**Vorliegender Bericht**
□ □ □ □

Große Resonanz beim Fest der Sozialstation Schlitz

Ambulanter Pflegedienst richtet Feier für Klienten und Gäste aus.

Mit Kuchen und anderen Leckereien bewirtete das Team der Sozialstation Schlitz um Bereichsleitung Carmen Richtberg (rechts) die Festgäste.

Carmen Richtberg dankte Reinhold Horn für die Gedichte und Anekdoten heimischer Dichter in Schlitzer Mundart.

Gut 60 Personen waren der Einladung der Sozialstation Schlitz gefolgt, am Reformationstag im Evangelischen Gemeindehaus einen Nachmittag mit Andacht, Vortrag in Mundart und gemütlichem Beisammensein zu verbringen. Das Team des ambulanten Pflegedienstes - eine Außenstelle der Sozialstation Eichhof in Lauterbach - konnte mit selbstgebackenem Kuchen und lecker belegten Broten die Gäste begeistern.

□ □ □ □

Datensatzeinträge:
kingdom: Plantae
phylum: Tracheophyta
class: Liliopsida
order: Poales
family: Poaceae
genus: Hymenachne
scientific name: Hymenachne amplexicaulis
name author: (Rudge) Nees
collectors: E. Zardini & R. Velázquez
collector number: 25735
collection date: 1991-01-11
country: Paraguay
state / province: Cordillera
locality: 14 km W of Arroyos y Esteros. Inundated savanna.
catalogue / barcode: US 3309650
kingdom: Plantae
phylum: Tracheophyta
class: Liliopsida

□ □ □ □

**Deine Aufgaben**
1) Gib aus dem Bericht über das Fest der Sozialstation Schlitz den Abschnitt von „Ambulanter Pflegedienst richtet“ bis „die Gäste begeistern.“ wortgetreu wieder.
2) Wie viele Personen folgten laut dem Bericht über das Fest der Sozialstation Schlitz der Einladung?
Stütze dich ausschließlich auf den Bericht.

**Lösungen je Aufgabe**
1)
Ambulanter Pflegedienst richtet Feier für Klienten und Gäste aus.

Mit Kuchen und anderen Leckereien bewirtete das Team der Sozialstation Schlitz um Bereichsleitung Carmen Richtberg (rechts) die Festgäste.

Carmen Richtberg dankte Reinhold Horn für die Gedichte und Anekdoten heimischer Dichter in Schlitzer Mundart.

Gut 60 Personen waren der Einladung der Sozialstation Schlitz gefolgt, am Reformationstag im Evangelischen Gemeindehaus einen Nachmittag mit Andacht, Vortrag in Mundart und gemütlichem Beisammensein zu verbringen. Das Team des ambulanten Pflegedienstes - eine Außenstelle der Sozialstation Eichhof in Lauterbach - konnte mit selbstgebackenem Kuchen und lecker belegten Broten die Gäste begeistern.

2) Gut 60 Personen.